ASSIGNED TASK:
An exact reproduction of the records is required, with all images left out.

*** Opening RECORDS FOR THIS TASK ***

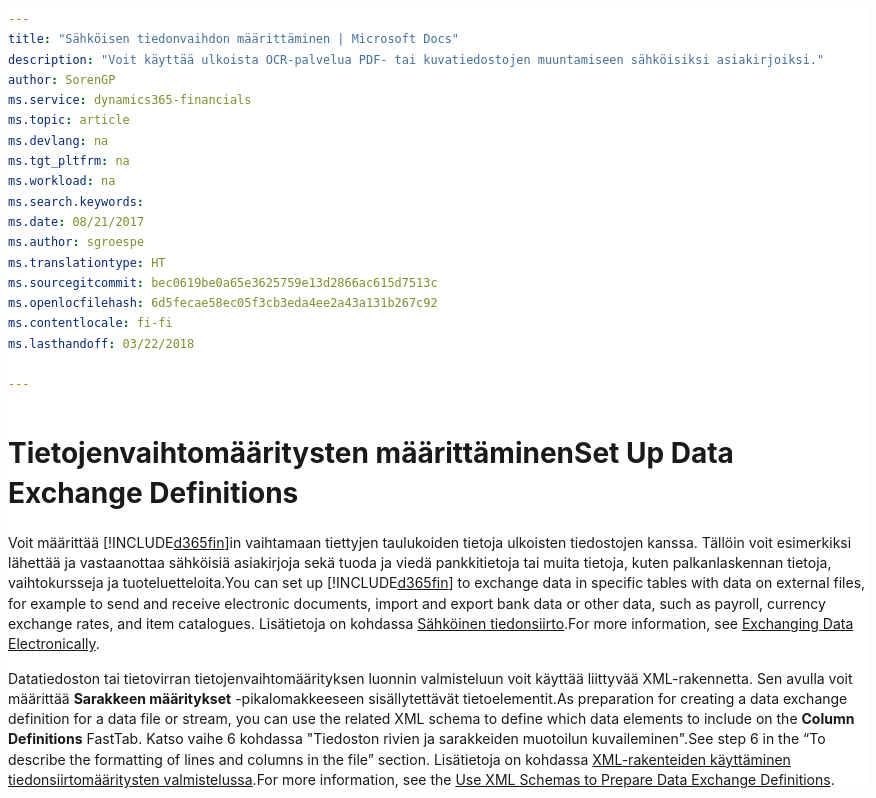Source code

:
 ```yaml
---
title: "Sähköisen tiedonvaihdon määrittäminen | Microsoft Docs"
description: "Voit käyttää ulkoista OCR-palvelua PDF- tai kuvatiedostojen muuntamiseen sähköisiksi asiakirjoiksi."
author: SorenGP
ms.service: dynamics365-financials
ms.topic: article
ms.devlang: na
ms.tgt_pltfrm: na
ms.workload: na
ms.search.keywords: 
ms.date: 08/21/2017
ms.author: sgroespe
ms.translationtype: HT
ms.sourcegitcommit: bec0619be0a65e3625759e13d2866ac615d7513c
ms.openlocfilehash: 6d5fecae58ec05f3cb3eda4ee2a43a131b267c92
ms.contentlocale: fi-fi
ms.lasthandoff: 03/22/2018

---
```

# <a name="set-up-data-exchange-definitions"></a><span data-ttu-id="a7f7a-103">Tietojenvaihtomääritysten määrittäminen</span><span class="sxs-lookup"><span data-stu-id="a7f7a-103">Set Up Data Exchange Definitions</span></span>
<span data-ttu-id="a7f7a-104">Voit määrittää [!INCLUDE[d365fin](includes/d365fin_md.md)]in vaihtamaan tiettyjen taulukoiden tietoja ulkoisten tiedostojen kanssa. Tällöin voit esimerkiksi lähettää ja vastaanottaa sähköisiä asiakirjoja sekä tuoda ja viedä pankkitietoja tai muita tietoja, kuten palkanlaskennan tietoja, vaihtokursseja ja tuoteluetteloita.</span><span class="sxs-lookup"><span data-stu-id="a7f7a-104">You can set up [!INCLUDE[d365fin](includes/d365fin_md.md)] to exchange data in specific tables with data on external files, for example to send and receive electronic documents, import and export bank data or other data, such as payroll, currency exchange rates, and item catalogues.</span></span> <span data-ttu-id="a7f7a-105">Lisätietoja on kohdassa [Sähköinen tiedonsiirto](across-data-exchange.md).</span><span class="sxs-lookup"><span data-stu-id="a7f7a-105">For more information, see [Exchanging Data Electronically](across-data-exchange.md).</span></span>  

<span data-ttu-id="a7f7a-106">Datatiedoston tai tietovirran tietojenvaihtomäärityksen luonnin valmisteluun voit käyttää liittyvää XML-rakennetta. Sen avulla voit määrittää **Sarakkeen määritykset** -pikalomakkeeseen sisällytettävät tietoelementit.</span><span class="sxs-lookup"><span data-stu-id="a7f7a-106">As preparation for creating a data exchange definition for a data file or stream, you can use the related XML schema to define which data elements to include on the **Column Definitions** FastTab.</span></span> <span data-ttu-id="a7f7a-107">Katso vaihe 6 kohdassa "Tiedoston rivien ja sarakkeiden muotoilun kuvaileminen".</span><span class="sxs-lookup"><span data-stu-id="a7f7a-107">See step 6 in the “To describe the formatting of lines and columns in the file” section.</span></span> <span data-ttu-id="a7f7a-108">Lisätietoja on kohdassa [XML-rakenteiden käyttäminen tiedonsiirtomääritysten valmistelussa](across-how-to-use-xml-schemas-to-prepare-data-exchange-definitions.md).</span><span class="sxs-lookup"><span data-stu-id="a7f7a-108">For more information, see the [Use XML Schemas to Prepare Data Exchange Definitions](across-how-to-use-xml-schemas-to-prepare-data-exchange-definitions.md).</span></span>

*** Closing RECORDS FOR THIS TASK ***

TASK SOLUTION:
Source code

:
 ```yaml
---
title: "Sähköisen tiedonvaihdon määrittäminen | Microsoft Docs"
description: "Voit käyttää ulkoista OCR-palvelua PDF- tai kuvatiedostojen muuntamiseen sähköisiksi asiakirjoiksi."
author: SorenGP
ms.service: dynamics365-financials
ms.topic: article
ms.devlang: na
ms.tgt_pltfrm: na
ms.workload: na
ms.search.keywords: 
ms.date: 08/21/2017
ms.author: sgroespe
ms.translationtype: HT
ms.sourcegitcommit: bec0619be0a65e3625759e13d2866ac615d7513c
ms.openlocfilehash: 6d5fecae58ec05f3cb3eda4ee2a43a131b267c92
ms.contentlocale: fi-fi
ms.lasthandoff: 03/22/2018

---
```

# <a name="set-up-data-exchange-definitions"></a><span data-ttu-id="a7f7a-103">Tietojenvaihtomääritysten määrittäminen</span><span class="sxs-lookup"><span data-stu-id="a7f7a-103">Set Up Data Exchange Definitions</span></span>
<span data-ttu-id="a7f7a-104">Voit määrittää [!INCLUDE[d365fin](includes/d365fin_md.md)]in vaihtamaan tiettyjen taulukoiden tietoja ulkoisten tiedostojen kanssa. Tällöin voit esimerkiksi lähettää ja vastaanottaa sähköisiä asiakirjoja sekä tuoda ja viedä pankkitietoja tai muita tietoja, kuten palkanlaskennan tietoja, vaihtokursseja ja tuoteluetteloita.</span><span class="sxs-lookup"><span data-stu-id="a7f7a-104">You can set up [!INCLUDE[d365fin](includes/d365fin_md.md)] to exchange data in specific tables with data on external files, for example to send and receive electronic documents, import and export bank data or other data, such as payroll, currency exchange rates, and item catalogues.</span></span> <span data-ttu-id="a7f7a-105">Lisätietoja on kohdassa [Sähköinen tiedonsiirto](across-data-exchange.md).</span><span class="sxs-lookup"><span data-stu-id="a7f7a-105">For more information, see [Exchanging Data Electronically](across-data-exchange.md).</span></span>  

<span data-ttu-id="a7f7a-106">Datatiedoston tai tietovirran tietojenvaihtomäärityksen luonnin valmisteluun voit käyttää liittyvää XML-rakennetta. Sen avulla voit määrittää **Sarakkeen määritykset** -pikalomakkeeseen sisällytettävät tietoelementit.</span><span class="sxs-lookup"><span data-stu-id="a7f7a-106">As preparation for creating a data exchange definition for a data file or stream, you can use the related XML schema to define which data elements to include on the **Column Definitions** FastTab.</span></span> <span data-ttu-id="a7f7a-107">Katso vaihe 6 kohdassa "Tiedoston rivien ja sarakkeiden muotoilun kuvaileminen".</span><span class="sxs-lookup"><span data-stu-id="a7f7a-107">See step 6 in the “To describe the formatting of lines and columns in the file” section.</span></span> <span data-ttu-id="a7f7a-108">Lisätietoja on kohdassa [XML-rakenteiden käyttäminen tiedonsiirtomääritysten valmistelussa](across-how-to-use-xml-schemas-to-prepare-data-exchange-definitions.md).</span><span class="sxs-lookup"><span data-stu-id="a7f7a-108">For more information, see the [Use XML Schemas to Prepare Data Exchange Definitions](across-how-to-use-xml-schemas-to-prepare-data-exchange-definitions.md).</span></span>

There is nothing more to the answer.